İngiliz misyonerleri nasıl çalışıyorlardı?
15/02/2023 Çarşamba Köşe yazarı H.Y
İslam Düşmanları -21-
Gâziantep'in sâbık defter-i hâkânî memûru Eyyüb Sabri
Efendi'nin 1978’de İstanbul'da neşredilen "Esâret
Hâtıraları" kitâbında diyor ki:
"İngilizlere göre, Müslümanlara zulüm ve hakâret etmek, millî
bir vazîfedir. Yirmi binden fazla Müslüman esîrin 1919’da,
Mısır’ın Abbâsiyye Hastahânesinde gözleri oyulmuş, kolları, ayakları
kesilmiştir. Esîrleri anadan doğma soyarak, İngiliz binbaşının önünden geçirirlerdi.
Esîrler arasından, hoca Abdüllah Efendi, hiç olmazsa edep yerlerimizi
mendil ile örtmeye izin verin diyerek, çok yalvardı. İzin vermediler. Alay
ettiler. Yafa Belediye Reîsi Ömer Baytar Efendi ve Akka Mebûsu ve
Dördüncü Ordu Müfettişi Es’ad Şâkir Efendi ve birçok âlim ve şerîfler
ve Nablüs İdâre Meclîsi Azâsından Seyfeddîn Efendi de aramızda idi.
Geçmiş asırlardaki vahşetler ve Engizisyon zulümleri, İngilizlerden çektiğimiz
işkenceler yanında hiç kalır. Dünyada hiçbir milletin yapamayacağı zilleti,
alçaklığı, İngilizler yaptılar."

#### Yazılı Alıştırma 1
Köşe yazısına göre Eyyüb Sabri Efendi'nin "Esâret Hâtıraları" kitabı hangi yılda ve hangi şehirde neşredilmiştir?
#### Yazılı Alıştırma 2
Köşe yazısında "İngiliz misyonerleri nasıl" sözlerinden "binbaşının önünden geçirirlerdi." sözlerine kadar uzanan her şeyi aynen yeniden yazar mısın?

#### Kayıt Listesi
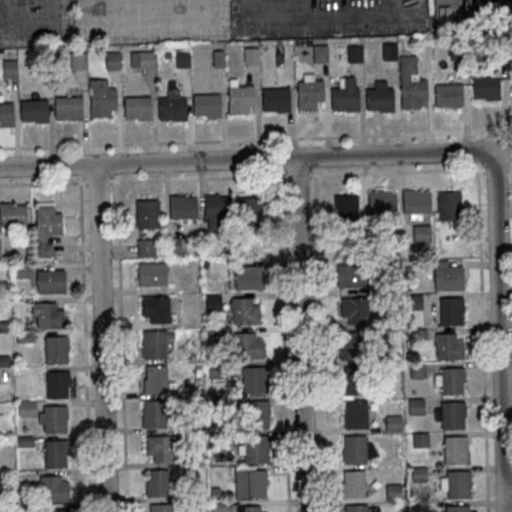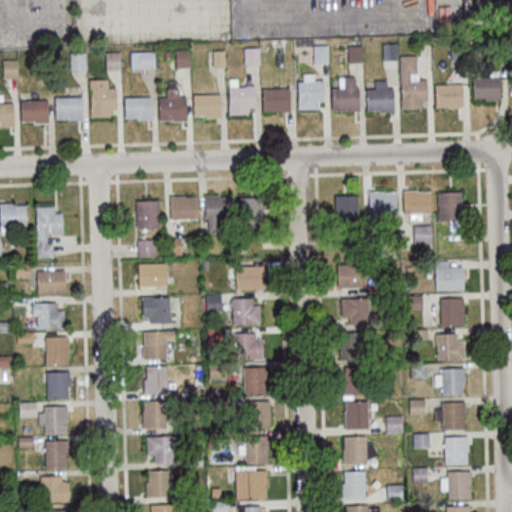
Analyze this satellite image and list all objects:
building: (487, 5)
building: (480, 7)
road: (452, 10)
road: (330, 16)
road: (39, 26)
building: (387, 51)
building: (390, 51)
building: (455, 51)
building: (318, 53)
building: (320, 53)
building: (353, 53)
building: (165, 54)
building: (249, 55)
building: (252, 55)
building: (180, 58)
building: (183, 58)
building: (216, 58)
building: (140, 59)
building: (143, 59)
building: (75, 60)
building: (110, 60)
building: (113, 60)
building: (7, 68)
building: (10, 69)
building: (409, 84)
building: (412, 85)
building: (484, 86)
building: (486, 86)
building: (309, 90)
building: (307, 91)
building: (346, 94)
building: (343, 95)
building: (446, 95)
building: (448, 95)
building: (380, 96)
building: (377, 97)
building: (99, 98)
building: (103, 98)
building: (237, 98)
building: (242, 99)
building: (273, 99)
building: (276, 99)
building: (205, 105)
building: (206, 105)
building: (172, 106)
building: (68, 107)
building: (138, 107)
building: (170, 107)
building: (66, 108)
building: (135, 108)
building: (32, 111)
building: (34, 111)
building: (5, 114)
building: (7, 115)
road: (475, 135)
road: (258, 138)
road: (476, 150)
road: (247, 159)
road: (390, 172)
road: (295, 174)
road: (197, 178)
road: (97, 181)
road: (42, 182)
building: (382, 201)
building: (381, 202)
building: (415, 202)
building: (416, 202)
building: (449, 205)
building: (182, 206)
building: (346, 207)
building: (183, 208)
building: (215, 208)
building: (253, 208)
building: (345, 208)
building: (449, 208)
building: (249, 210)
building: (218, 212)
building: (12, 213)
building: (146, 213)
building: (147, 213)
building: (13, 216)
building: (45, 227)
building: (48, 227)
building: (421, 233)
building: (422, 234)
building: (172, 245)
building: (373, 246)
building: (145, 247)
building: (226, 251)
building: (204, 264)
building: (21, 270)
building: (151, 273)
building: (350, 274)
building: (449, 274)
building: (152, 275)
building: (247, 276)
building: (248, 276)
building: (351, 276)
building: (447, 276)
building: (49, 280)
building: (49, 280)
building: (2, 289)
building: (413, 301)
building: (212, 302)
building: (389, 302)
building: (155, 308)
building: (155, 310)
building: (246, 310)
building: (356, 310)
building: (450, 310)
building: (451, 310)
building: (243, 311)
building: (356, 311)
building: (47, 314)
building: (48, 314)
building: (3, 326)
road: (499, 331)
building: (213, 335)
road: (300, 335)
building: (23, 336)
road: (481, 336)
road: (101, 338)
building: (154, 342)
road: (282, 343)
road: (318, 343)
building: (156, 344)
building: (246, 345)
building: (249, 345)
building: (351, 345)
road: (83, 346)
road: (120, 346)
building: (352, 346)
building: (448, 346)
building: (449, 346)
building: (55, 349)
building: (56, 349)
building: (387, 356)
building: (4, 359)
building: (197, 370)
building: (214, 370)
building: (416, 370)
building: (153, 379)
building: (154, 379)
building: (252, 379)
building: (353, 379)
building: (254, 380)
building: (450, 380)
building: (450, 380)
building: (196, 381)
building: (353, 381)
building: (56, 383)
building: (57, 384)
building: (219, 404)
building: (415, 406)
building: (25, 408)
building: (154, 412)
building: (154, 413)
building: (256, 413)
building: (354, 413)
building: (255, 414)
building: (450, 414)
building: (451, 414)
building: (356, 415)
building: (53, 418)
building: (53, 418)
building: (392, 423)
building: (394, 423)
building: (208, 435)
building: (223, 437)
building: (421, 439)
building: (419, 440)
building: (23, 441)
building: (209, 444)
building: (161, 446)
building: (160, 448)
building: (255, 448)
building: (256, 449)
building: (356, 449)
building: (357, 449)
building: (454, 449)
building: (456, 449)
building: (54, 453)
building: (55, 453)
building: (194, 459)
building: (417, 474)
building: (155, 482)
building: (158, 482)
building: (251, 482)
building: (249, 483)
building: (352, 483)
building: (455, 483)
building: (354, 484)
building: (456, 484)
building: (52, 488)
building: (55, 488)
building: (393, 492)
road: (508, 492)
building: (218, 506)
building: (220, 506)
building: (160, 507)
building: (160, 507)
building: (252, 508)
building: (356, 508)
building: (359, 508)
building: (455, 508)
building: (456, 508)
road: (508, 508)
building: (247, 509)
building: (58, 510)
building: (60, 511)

* * *

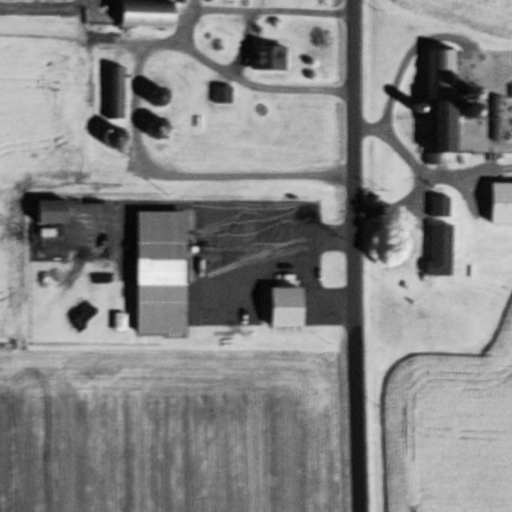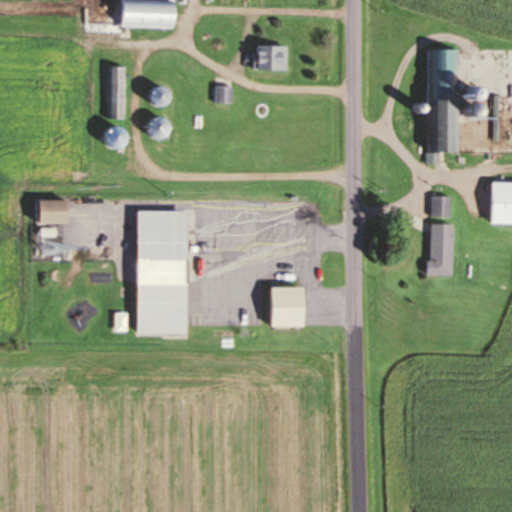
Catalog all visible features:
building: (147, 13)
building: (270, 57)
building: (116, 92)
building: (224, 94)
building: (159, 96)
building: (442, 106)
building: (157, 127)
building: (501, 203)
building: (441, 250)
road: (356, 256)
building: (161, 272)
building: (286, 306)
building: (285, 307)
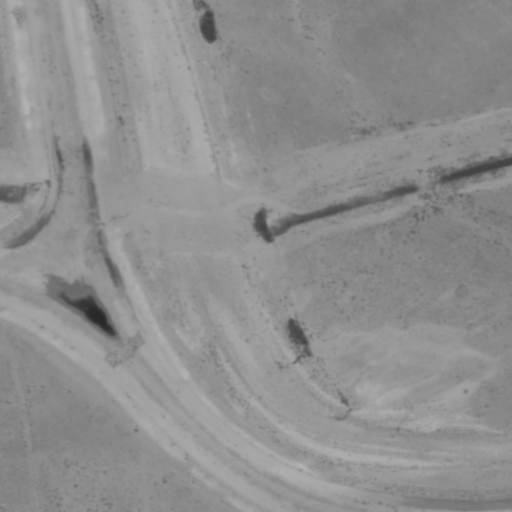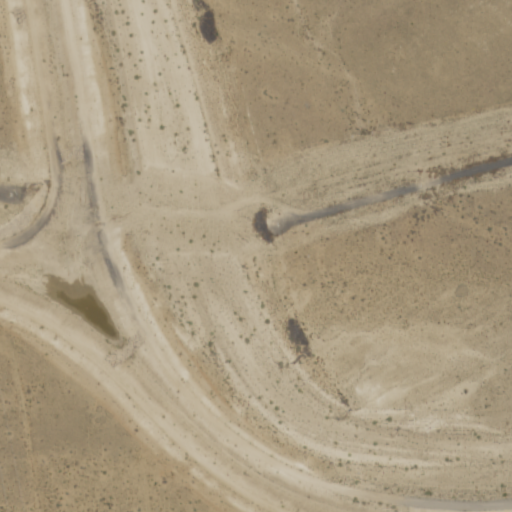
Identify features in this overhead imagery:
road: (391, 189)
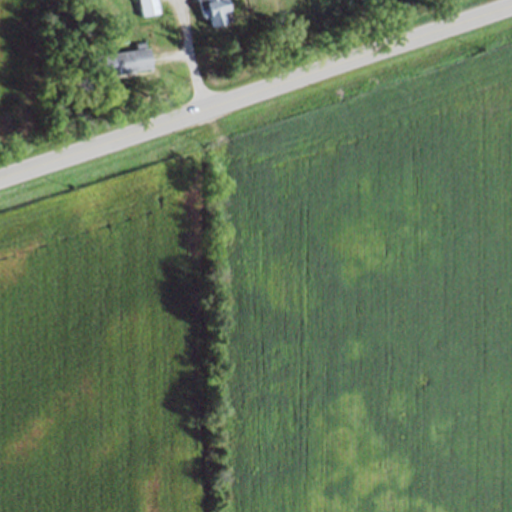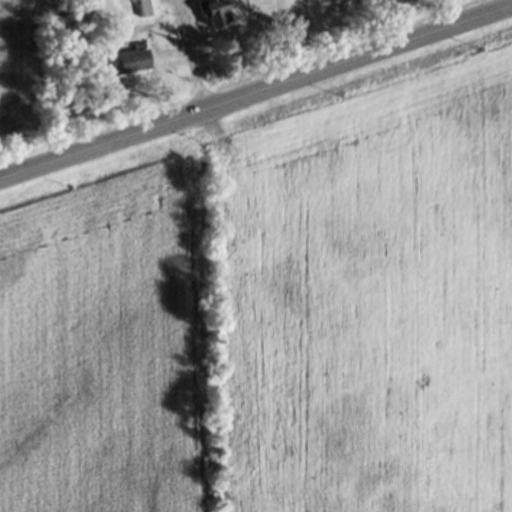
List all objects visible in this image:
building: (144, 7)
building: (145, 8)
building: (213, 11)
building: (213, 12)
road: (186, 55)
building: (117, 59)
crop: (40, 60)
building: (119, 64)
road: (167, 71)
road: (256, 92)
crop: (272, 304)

#### Yazılı Cevap 1
1978'de İstanbul'da.

#### Yazılı Cevap 2
İngiliz misyonerleri nasıl çalışıyorlardı?
15/02/2023 Çarşamba Köşe yazarı H.Y
İslam Düşmanları -21-
Gâziantep'in sâbık defter-i hâkânî memûru Eyyüb Sabri
Efendi'nin 1978’de İstanbul'da neşredilen "Esâret
Hâtıraları" kitâbında diyor ki:
"İngilizlere göre, Müslümanlara zulüm ve hakâret etmek, millî
bir vazîfedir. Yirmi binden fazla Müslüman esîrin 1919’da,
Mısır’ın Abbâsiyye Hastahânesinde gözleri oyulmuş, kolları, ayakları
kesilmiştir. Esîrleri anadan doğma soyarak, İngiliz binbaşının önünden geçirirlerdi.